Schlichte Requisiten und starke Wirkung

Schlichte Requisiten und starke Wirkung

Multimedia-Performance über Widerstandskämpferin Sophie Scholl beeindruckt junge Besucher.

Wittlich/Trier (red) Das Kulturlabor Trier hat in Kooperation mit dem Kulturamt der Stadt Wittlich in der Kultur- und Tagungsstätte Synagoge in Wittlich im Rahmen des "SommerHeckMeck 2017 - Junge Helden" die Multimedia-Performance "Sophie Scholl" aufgeführt.
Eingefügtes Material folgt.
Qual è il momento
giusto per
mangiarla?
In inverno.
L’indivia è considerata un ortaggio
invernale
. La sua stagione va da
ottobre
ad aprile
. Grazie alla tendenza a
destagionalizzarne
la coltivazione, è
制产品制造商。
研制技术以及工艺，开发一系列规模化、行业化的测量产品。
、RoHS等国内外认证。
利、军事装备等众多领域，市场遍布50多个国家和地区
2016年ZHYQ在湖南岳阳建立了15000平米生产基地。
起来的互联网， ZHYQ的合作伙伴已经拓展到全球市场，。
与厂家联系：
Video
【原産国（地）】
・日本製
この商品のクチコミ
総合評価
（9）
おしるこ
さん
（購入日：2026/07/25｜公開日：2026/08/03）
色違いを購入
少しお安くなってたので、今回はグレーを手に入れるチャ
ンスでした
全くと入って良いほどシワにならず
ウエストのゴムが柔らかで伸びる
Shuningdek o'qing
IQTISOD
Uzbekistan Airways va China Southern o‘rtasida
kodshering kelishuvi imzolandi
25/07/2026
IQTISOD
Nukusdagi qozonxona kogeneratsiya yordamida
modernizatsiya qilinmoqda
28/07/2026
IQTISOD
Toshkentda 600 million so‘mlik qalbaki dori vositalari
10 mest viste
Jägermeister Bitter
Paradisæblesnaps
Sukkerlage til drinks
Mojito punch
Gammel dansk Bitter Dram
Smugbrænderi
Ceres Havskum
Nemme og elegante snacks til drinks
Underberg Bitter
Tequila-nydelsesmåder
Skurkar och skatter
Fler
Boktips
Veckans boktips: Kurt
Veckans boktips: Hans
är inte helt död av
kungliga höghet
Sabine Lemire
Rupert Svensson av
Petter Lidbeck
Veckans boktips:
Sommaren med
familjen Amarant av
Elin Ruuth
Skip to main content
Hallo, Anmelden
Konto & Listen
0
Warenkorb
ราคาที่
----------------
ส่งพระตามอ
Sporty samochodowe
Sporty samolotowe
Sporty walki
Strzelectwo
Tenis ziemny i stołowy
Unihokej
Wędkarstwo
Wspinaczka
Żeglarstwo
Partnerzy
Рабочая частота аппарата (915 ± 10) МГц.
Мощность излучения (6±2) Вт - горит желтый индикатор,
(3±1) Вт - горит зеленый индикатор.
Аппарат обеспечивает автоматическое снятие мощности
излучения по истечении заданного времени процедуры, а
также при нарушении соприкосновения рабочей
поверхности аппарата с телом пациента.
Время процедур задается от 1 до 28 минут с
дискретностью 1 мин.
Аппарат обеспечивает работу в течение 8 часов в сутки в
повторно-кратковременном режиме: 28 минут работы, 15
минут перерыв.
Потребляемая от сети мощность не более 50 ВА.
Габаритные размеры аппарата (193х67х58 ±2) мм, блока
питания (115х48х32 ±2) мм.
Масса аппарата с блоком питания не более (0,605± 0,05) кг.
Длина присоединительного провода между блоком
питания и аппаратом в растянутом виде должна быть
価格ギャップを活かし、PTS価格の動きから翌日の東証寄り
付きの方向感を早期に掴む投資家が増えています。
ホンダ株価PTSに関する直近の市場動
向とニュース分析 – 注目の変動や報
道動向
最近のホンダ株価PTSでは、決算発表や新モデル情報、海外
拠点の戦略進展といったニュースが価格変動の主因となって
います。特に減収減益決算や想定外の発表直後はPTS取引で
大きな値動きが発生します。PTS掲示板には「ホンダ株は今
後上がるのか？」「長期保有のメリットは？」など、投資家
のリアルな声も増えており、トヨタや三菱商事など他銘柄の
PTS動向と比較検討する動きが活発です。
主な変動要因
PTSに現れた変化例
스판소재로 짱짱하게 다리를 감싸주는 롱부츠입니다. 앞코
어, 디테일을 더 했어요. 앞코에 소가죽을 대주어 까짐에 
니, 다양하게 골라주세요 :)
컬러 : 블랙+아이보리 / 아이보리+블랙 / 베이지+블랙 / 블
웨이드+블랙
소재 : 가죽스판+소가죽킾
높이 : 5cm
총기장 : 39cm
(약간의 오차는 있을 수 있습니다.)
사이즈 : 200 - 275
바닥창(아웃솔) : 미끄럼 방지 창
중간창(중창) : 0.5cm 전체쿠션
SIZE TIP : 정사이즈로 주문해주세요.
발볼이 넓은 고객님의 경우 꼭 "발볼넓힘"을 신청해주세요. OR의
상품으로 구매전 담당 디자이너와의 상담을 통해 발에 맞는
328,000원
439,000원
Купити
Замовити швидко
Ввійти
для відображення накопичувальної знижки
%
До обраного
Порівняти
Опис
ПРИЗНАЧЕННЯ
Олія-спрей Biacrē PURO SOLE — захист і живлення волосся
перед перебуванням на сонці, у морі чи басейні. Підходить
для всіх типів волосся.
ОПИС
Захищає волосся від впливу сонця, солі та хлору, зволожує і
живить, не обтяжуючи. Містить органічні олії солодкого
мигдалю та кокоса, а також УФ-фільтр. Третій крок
Und 75 junge Menschen schauten gebannt zu.
Die beiden Schauspieler Judith Kriebel und Alexander Orth spielten die Stationen des Lebens der Sophie Scholl mit Unterstützung von Bildern, Filmen und Tonaufzeichnungen vor einer sehr großen und bespielt beeindruckenden Leinwand mit schlichten Requisiten, heißt es in einer Pressemitteilung des Wittlicher Kulturamtes. Nur ein winziges Oberlippenbärtchen verwandelte die Schauspielerin in den Diktator Hitler, dessen Stimme sie genial und erschreckend zu imitieren wusste.
Gezeigt wurde die Familie Scholl Anfang der 1930er Jahre, das Entsetzen des Vaters über die Wahlen 1933, die aufkommende Begeisterung der Kinder für die Hitler-Jugend und den Bund deutscher Mädel. In der Rolle der Sophie lief Judith Kriebel durch das Publikum und versuchte, die Schülerinnen für den BDM (Bund deutscher Mädel, ein weiblicher Zweig der damaligen Hitlerjugend) zu begeistern. Die Selbstverständlichkeit dieser Aktion erschreckte zutiefst. Jeder konnte nachvollziehen, wie der Nationalsozialismus die Kinder und Jugendlichen verführte. Es folgten Szenen der ersten Verliebtheit und schließlich das Erkennen des Verbrechens, der Gewalt, der menschenverachtenden Diktatur der Nationalsozialisten. Als Studenten in München agieren Hans und Sophie Scholl schließlich in der Widerstandsgruppe "Weiße Rose", werden entdeckt und hingerichtet.
Hakenkreuzfahnen und Nazilieder sind in der Synagoge in Wittlich schwer zu ertragen. Die Szene, die die Reichspogromnacht vom November 1938 darstellte, war an diesem Ort schmerzhaft. Ob Sophie Scholl eine Heldin war, wollten die Darsteller nach Ende der 90 minütigen Aufführung von den Schülern wissen. Eine Frage, die differenziert von einem eigentlich sprachlosen Publikum beantwortet wurde.